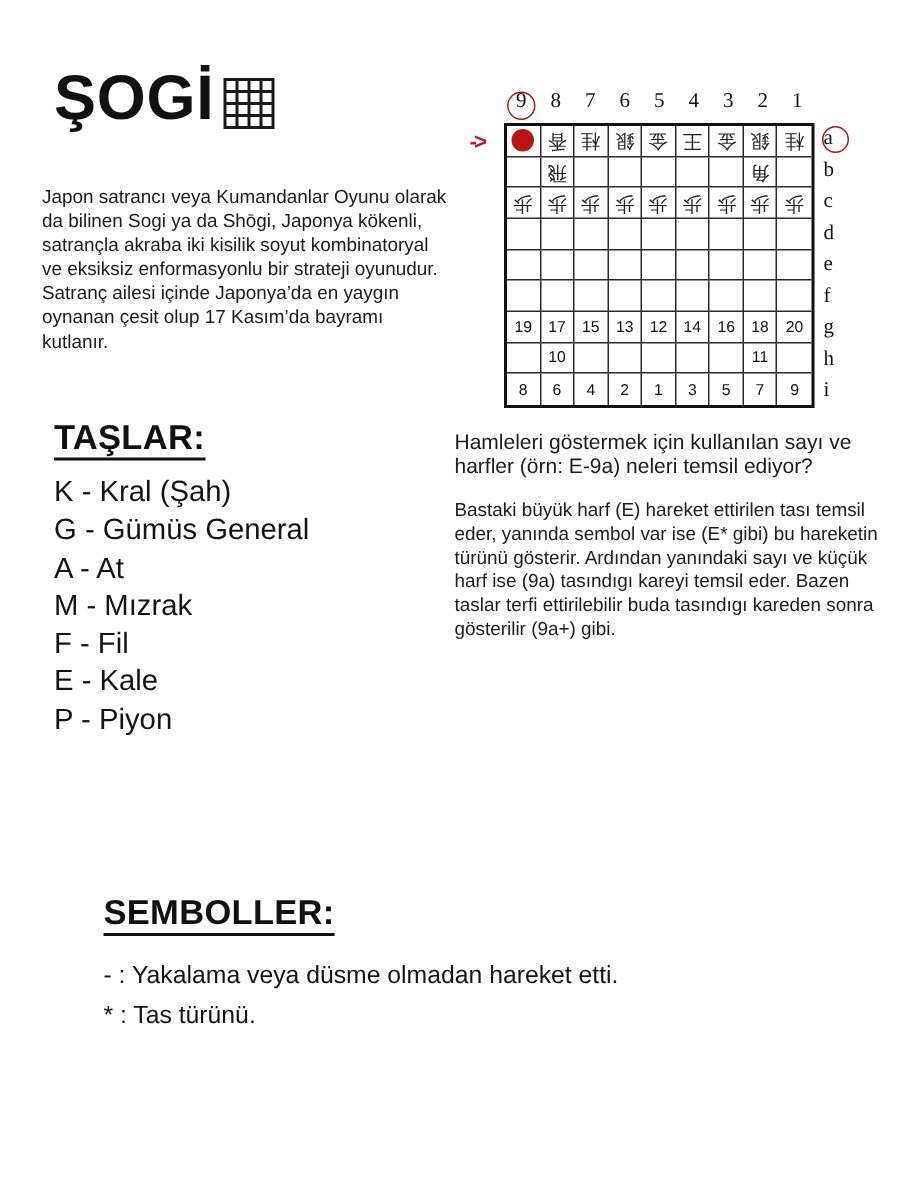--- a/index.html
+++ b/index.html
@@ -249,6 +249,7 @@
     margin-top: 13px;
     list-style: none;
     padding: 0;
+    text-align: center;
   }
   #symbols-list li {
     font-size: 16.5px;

» **What the task asks**
Each line from the one containing "list-style: none;" to the end of the listing above must be printed exactly, and no other line may appear.

» **Finished exercise**
     list-style: none;
     padding: 0;
+    text-align: center;
   }
   #symbols-list li {
     font-size: 16.5px;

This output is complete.